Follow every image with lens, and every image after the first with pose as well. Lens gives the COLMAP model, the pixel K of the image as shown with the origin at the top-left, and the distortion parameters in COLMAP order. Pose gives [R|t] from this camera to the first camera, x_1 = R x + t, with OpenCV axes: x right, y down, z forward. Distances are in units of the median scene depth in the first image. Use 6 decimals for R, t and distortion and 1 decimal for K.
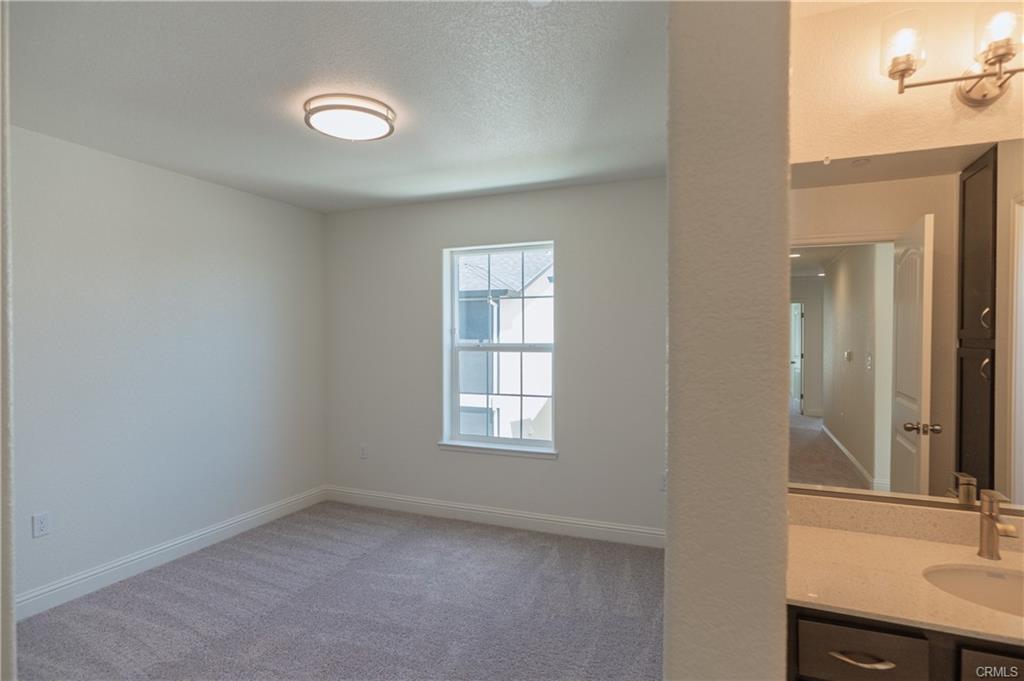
lens RADIAL K [[533.1, 0, 515.0], [0, 533.1, 344.8], [0, 0, 1]] dist [0.001790, 0.001106]
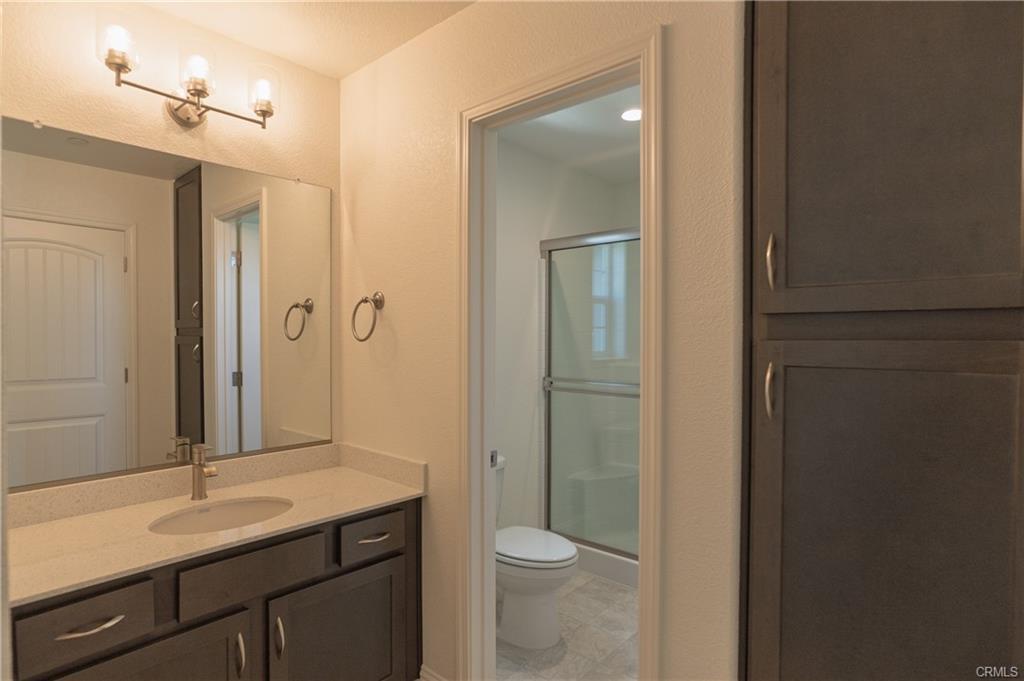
lens RADIAL K [[550.4, 0, 513.9], [0, 550.4, 345.4], [0, 0, 1]] dist [-0.031670, 0.029891]
pose [[0.321950, -0.014679, 0.946643, -0.058384], [0.015199, 0.999831, 0.010335, 0.044501], [-0.946635, 0.011061, 0.322119, -0.086785]]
━━━━━━━━━━━━━━━━━━━━━━━━━━━━━━
> What the exercise asks:
Rewrite the listing, replacing "distortion parameters" with "distortion coefficients" and keeping everything else the same. Omit the pictures from your answer.

> Result of the exercise:
Follow every image with lens, and every image after the first with pose as well. Lens gives the COLMAP model, the pixel K of the image as shown with the origin at the top-left, and the distortion coefficients in COLMAP order. Pose gives [R|t] from this camera to the first camera, x_1 = R x + t, with OpenCV axes: x right, y down, z forward. Distances are in units of the median scene depth in the first image. Use 6 decimals for R, t and distortion and 1 decimal for K.
lens RADIAL K [[533.1, 0, 515.0], [0, 533.1, 344.8], [0, 0, 1]] dist [0.001790, 0.001106]
lens RADIAL K [[550.4, 0, 513.9], [0, 550.4, 345.4], [0, 0, 1]] dist [-0.031670, 0.029891]
pose [[0.321950, -0.014679, 0.946643, -0.058384], [0.015199, 0.999831, 0.010335, 0.044501], [-0.946635, 0.011061, 0.322119, -0.086785]]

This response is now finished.